CONSIGNES:
- a) Reproduisez le passage de l'extrait de dictionnaire compris entre « CANONIERES. En termes » et « aquis emittendis comparatæ. », ces deux bornes incluses.
- b) Énumérez les trois classes dans lesquelles, selon l'extrait de dictionnaire, quelques Pères distinguent les Livres de la Bible.
======== PASSAGE EXTRAIT
CANONIERES. En termes de Maçonnerie, sont les ouvertures qu’on laisse dans les gros murs & terrasses, pour évacuer les eaux. Fenestellæ aquis emittendis comparatæ.

CANONIQUE. adj. m. & f. Livre sacré & authentique, qui a autorité dans l’Eglise, comme faisant une partie de la Bible. Legitimus, canonicus. On les appelle ainsi, parce qu’ils sont dans le Canon, ou dans le Catalogue des Livres sacrés. Quelques Peres distinguent les Livres de la Bible en trois classes : les Protocanoniques, les Deuterocanoniques, & les Apocryphes. Du Pin. Le Livre de Judith est un Livre canonique dans l’Eglise Catholique ; les Calvinistes le rejettent mal-à-propos. Les Epîtres de saint Pierre sont reçues par l’Eglise pour canoniques, quoique saint Jérôme dise que plusieurs de son temps tenoient la seconde pour apocryphe, à cause de la différence du style. Il n’appartient qu’à l’Eglise de déclarer un Auteur, ou un Livre Canonique.

☞ Le Canon des Livres du nouveau Testament n’a point été dressé par aucune assemblée de Chrétiens, ni par aucun particulier. Il s’est formé sur un consentement unanime de toutes les Eglises, qui avoient reçu par tradition, & reconnu de tout temps certains livres comme écrits par certains auteurs inspirés du Saint Esprit, Prophètes, Apôtres, &c. Quoique quelques Livres du nouveau testament n’aient pas été reçus au commencement dans toutes les Eglises, ils se trouvent tous dans les catalogues anciens des Livres sacrés, si on en excepte l’Apocalypse, qui n’est point dans le Canon du Concile de Laodicée, mais que le consentement unanime des Eglises a depuis autorisé.
================
======== DONNÉES BRUTES
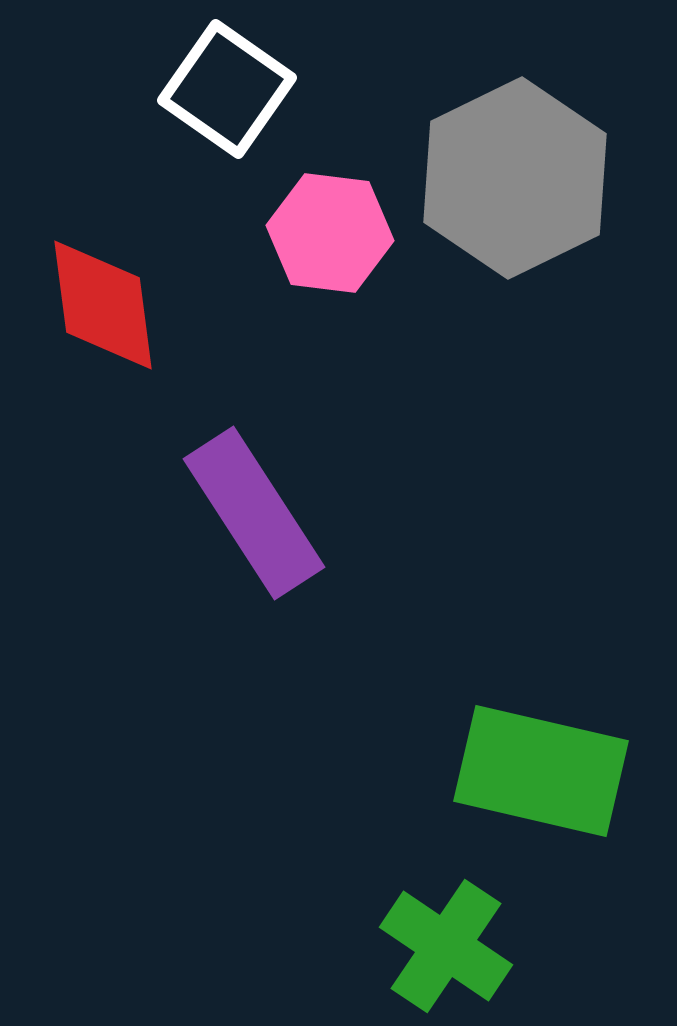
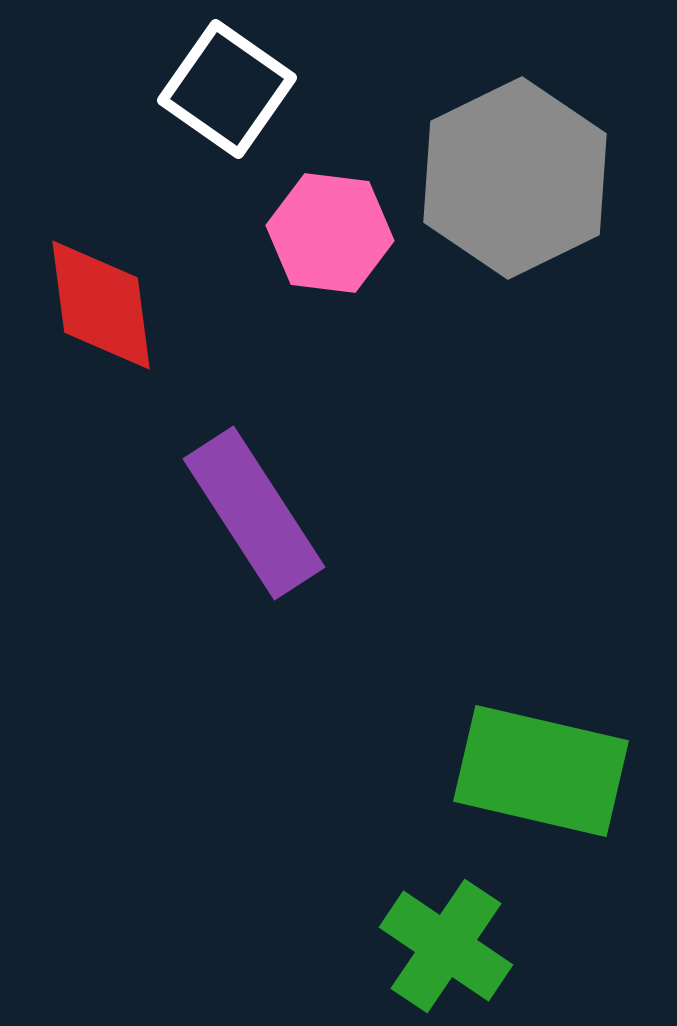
red diamond: moved 2 px left
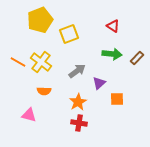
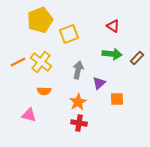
orange line: rotated 56 degrees counterclockwise
gray arrow: moved 1 px right, 1 px up; rotated 42 degrees counterclockwise
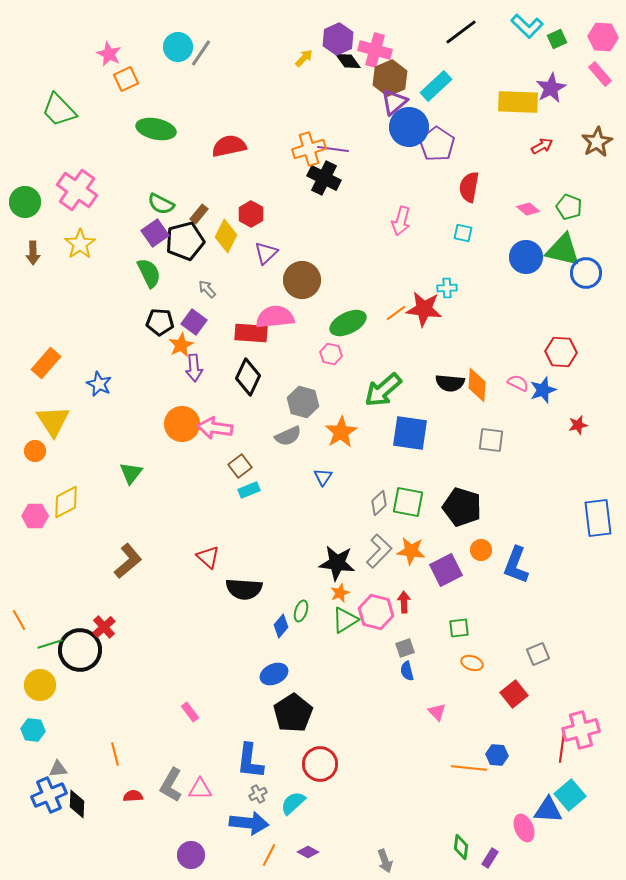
================
RÉPONSES FOURNIES:
- a)
CANONIERES. En termes de Maçonnerie, sont les ouvertures qu’on laisse dans les gros murs & terrasses, pour évacuer les eaux. Fenestellæ aquis emittendis comparatæ.

- b) Les Protocanoniques, les Deuterocanoniques et les Apocryphes.